Your answer should be the full data, transcribed exactly, with no pictures in it.

*** Opening of Record extracts ***

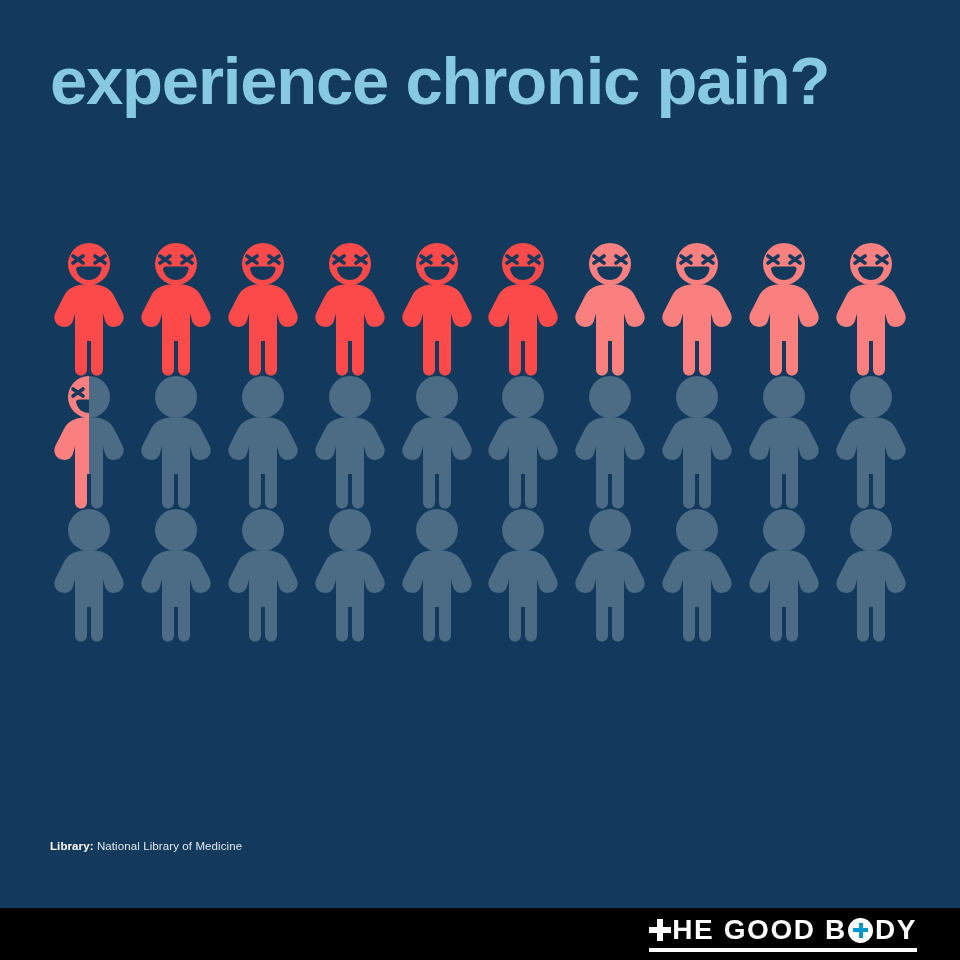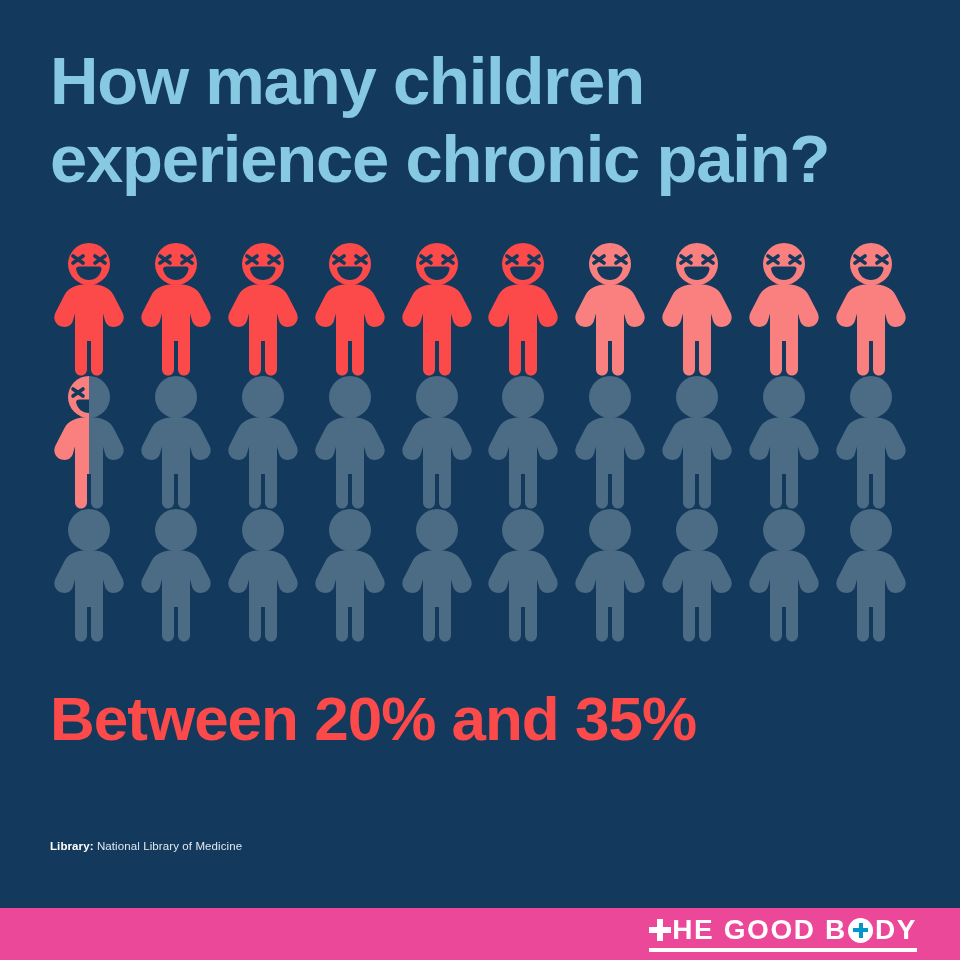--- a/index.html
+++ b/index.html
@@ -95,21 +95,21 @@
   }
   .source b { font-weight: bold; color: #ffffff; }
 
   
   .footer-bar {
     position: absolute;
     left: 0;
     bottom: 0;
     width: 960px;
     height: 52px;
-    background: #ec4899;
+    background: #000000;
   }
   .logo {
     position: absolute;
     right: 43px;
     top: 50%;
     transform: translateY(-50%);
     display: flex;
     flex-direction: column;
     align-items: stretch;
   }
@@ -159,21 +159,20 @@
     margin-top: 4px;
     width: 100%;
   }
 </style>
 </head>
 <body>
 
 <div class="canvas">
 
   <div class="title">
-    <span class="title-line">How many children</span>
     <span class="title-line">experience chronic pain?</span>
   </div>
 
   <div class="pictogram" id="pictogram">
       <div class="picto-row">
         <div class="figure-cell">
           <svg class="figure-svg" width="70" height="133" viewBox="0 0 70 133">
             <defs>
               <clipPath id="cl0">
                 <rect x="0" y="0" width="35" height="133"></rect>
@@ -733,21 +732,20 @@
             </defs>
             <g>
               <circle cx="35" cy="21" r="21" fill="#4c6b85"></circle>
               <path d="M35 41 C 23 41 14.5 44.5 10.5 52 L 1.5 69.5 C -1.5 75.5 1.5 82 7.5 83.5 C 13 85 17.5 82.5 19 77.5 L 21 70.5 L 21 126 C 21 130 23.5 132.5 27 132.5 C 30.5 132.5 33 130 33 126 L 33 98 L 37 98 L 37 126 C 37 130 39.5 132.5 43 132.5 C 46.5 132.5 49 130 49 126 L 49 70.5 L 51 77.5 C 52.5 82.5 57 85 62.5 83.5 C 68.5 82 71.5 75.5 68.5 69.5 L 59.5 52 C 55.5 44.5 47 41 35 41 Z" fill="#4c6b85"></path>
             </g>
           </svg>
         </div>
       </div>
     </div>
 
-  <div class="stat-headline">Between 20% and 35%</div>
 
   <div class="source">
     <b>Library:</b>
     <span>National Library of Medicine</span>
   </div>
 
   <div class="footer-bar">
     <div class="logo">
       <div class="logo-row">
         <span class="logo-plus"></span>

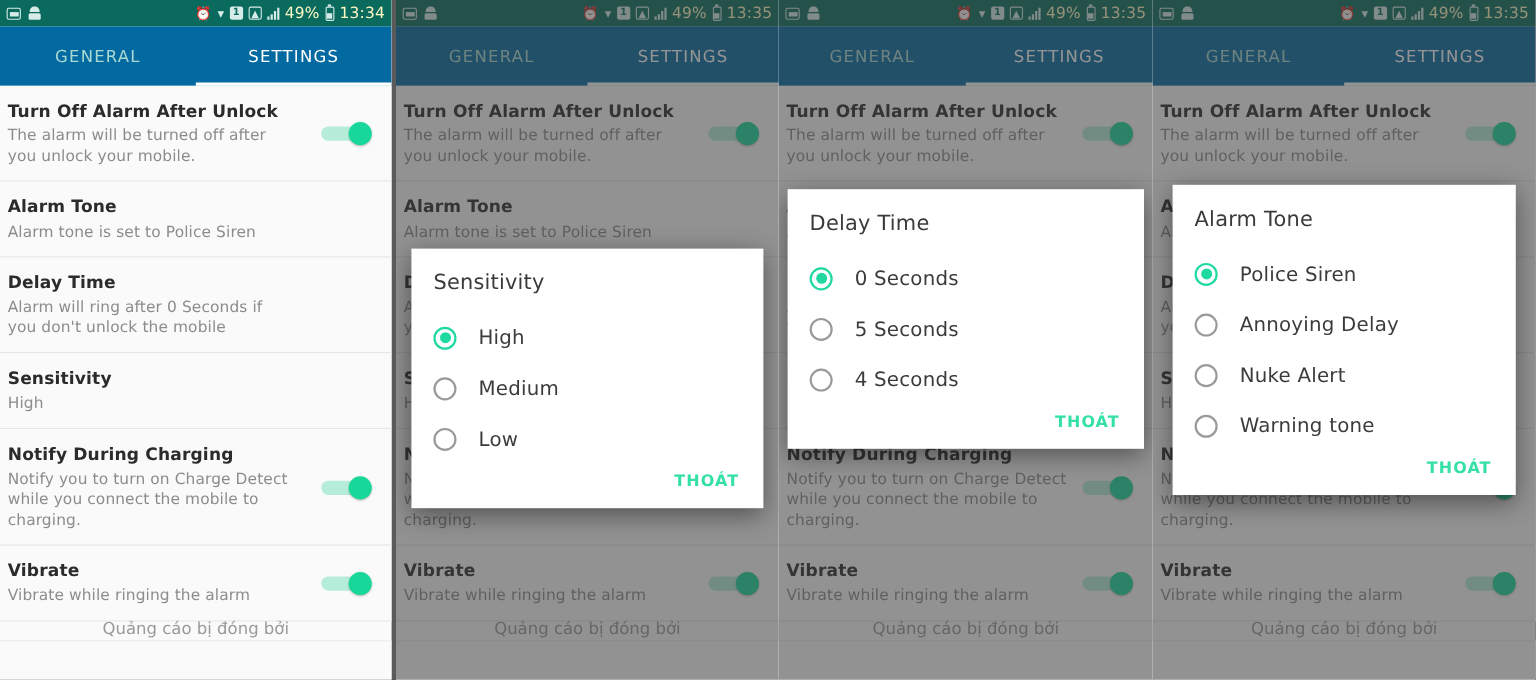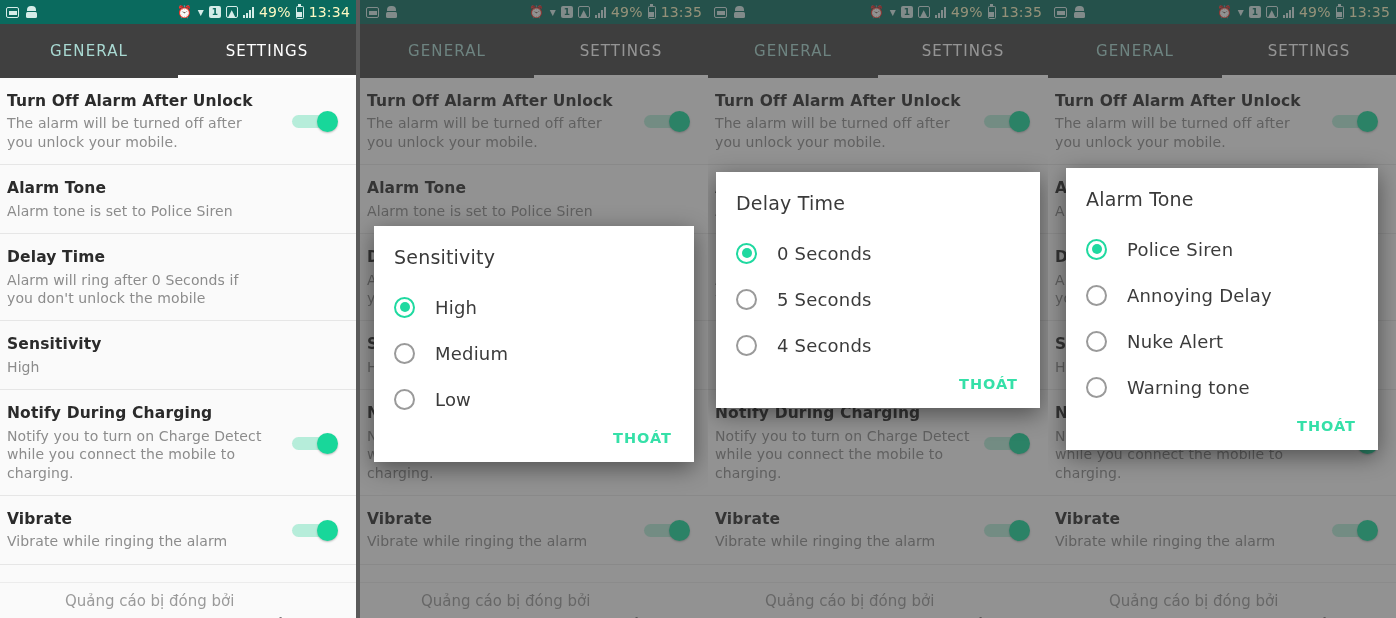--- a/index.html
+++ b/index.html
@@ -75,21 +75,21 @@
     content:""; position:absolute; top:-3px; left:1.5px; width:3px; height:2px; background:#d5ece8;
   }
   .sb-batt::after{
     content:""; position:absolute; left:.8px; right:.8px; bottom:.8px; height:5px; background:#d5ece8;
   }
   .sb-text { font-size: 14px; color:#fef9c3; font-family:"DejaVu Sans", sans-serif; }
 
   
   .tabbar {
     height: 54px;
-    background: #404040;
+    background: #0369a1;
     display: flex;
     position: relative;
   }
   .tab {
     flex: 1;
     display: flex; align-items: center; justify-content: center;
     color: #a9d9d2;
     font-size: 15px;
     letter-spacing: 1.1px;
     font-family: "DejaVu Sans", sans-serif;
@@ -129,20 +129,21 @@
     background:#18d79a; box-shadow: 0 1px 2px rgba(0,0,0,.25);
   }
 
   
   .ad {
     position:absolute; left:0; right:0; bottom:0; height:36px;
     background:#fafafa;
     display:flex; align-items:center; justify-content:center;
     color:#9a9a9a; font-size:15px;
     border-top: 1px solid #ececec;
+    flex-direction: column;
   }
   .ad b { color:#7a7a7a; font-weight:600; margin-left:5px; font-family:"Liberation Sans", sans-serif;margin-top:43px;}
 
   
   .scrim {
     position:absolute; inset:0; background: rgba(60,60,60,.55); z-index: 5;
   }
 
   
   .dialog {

*** Close of Record extracts ***

Answer for the task:
--- a/index.html
+++ b/index.html
@@ -95,21 +95,21 @@
   }
   .source b { font-weight: bold; color: #ffffff; }
 
   
   .footer-bar {
     position: absolute;
     left: 0;
     bottom: 0;
     width: 960px;
     height: 52px;
-    background: #ec4899;
+    background: #000000;
   }
   .logo {
     position: absolute;
     right: 43px;
     top: 50%;
     transform: translateY(-50%);
     display: flex;
     flex-direction: column;
     align-items: stretch;
   }
@@ -159,21 +159,20 @@
     margin-top: 4px;
     width: 100%;
   }
 </style>
 </head>
 <body>
 
 <div class="canvas">
 
   <div class="title">
-    <span class="title-line">How many children</span>
     <span class="title-line">experience chronic pain?</span>
   </div>
 
   <div class="pictogram" id="pictogram">
       <div class="picto-row">
         <div class="figure-cell">
           <svg class="figure-svg" width="70" height="133" viewBox="0 0 70 133">
             <defs>
               <clipPath id="cl0">
                 <rect x="0" y="0" width="35" height="133"></rect>
@@ -733,21 +732,20 @@
             </defs>
             <g>
               <circle cx="35" cy="21" r="21" fill="#4c6b85"></circle>
               <path d="M35 41 C 23 41 14.5 44.5 10.5 52 L 1.5 69.5 C -1.5 75.5 1.5 82 7.5 83.5 C 13 85 17.5 82.5 19 77.5 L 21 70.5 L 21 126 C 21 130 23.5 132.5 27 132.5 C 30.5 132.5 33 130 33 126 L 33 98 L 37 98 L 37 126 C 37 130 39.5 132.5 43 132.5 C 46.5 132.5 49 130 49 126 L 49 70.5 L 51 77.5 C 52.5 82.5 57 85 62.5 83.5 C 68.5 82 71.5 75.5 68.5 69.5 L 59.5 52 C 55.5 44.5 47 41 35 41 Z" fill="#4c6b85"></path>
             </g>
           </svg>
         </div>
       </div>
     </div>
 
-  <div class="stat-headline">Between 20% and 35%</div>
 
   <div class="source">
     <b>Library:</b>
     <span>National Library of Medicine</span>
   </div>
 
   <div class="footer-bar">
     <div class="logo">
       <div class="logo-row">
         <span class="logo-plus"></span>

--- a/index.html
+++ b/index.html
@@ -75,21 +75,21 @@
     content:""; position:absolute; top:-3px; left:1.5px; width:3px; height:2px; background:#d5ece8;
   }
   .sb-batt::after{
     content:""; position:absolute; left:.8px; right:.8px; bottom:.8px; height:5px; background:#d5ece8;
   }
   .sb-text { font-size: 14px; color:#fef9c3; font-family:"DejaVu Sans", sans-serif; }
 
   
   .tabbar {
     height: 54px;
-    background: #404040;
+    background: #0369a1;
     display: flex;
     position: relative;
   }
   .tab {
     flex: 1;
     display: flex; align-items: center; justify-content: center;
     color: #a9d9d2;
     font-size: 15px;
     letter-spacing: 1.1px;
     font-family: "DejaVu Sans", sans-serif;
@@ -129,20 +129,21 @@
     background:#18d79a; box-shadow: 0 1px 2px rgba(0,0,0,.25);
   }
 
   
   .ad {
     position:absolute; left:0; right:0; bottom:0; height:36px;
     background:#fafafa;
     display:flex; align-items:center; justify-content:center;
     color:#9a9a9a; font-size:15px;
     border-top: 1px solid #ececec;
+    flex-direction: column;
   }
   .ad b { color:#7a7a7a; font-weight:600; margin-left:5px; font-family:"Liberation Sans", sans-serif;margin-top:43px;}
 
   
   .scrim {
     position:absolute; inset:0; background: rgba(60,60,60,.55); z-index: 5;
   }
 
   
   .dialog {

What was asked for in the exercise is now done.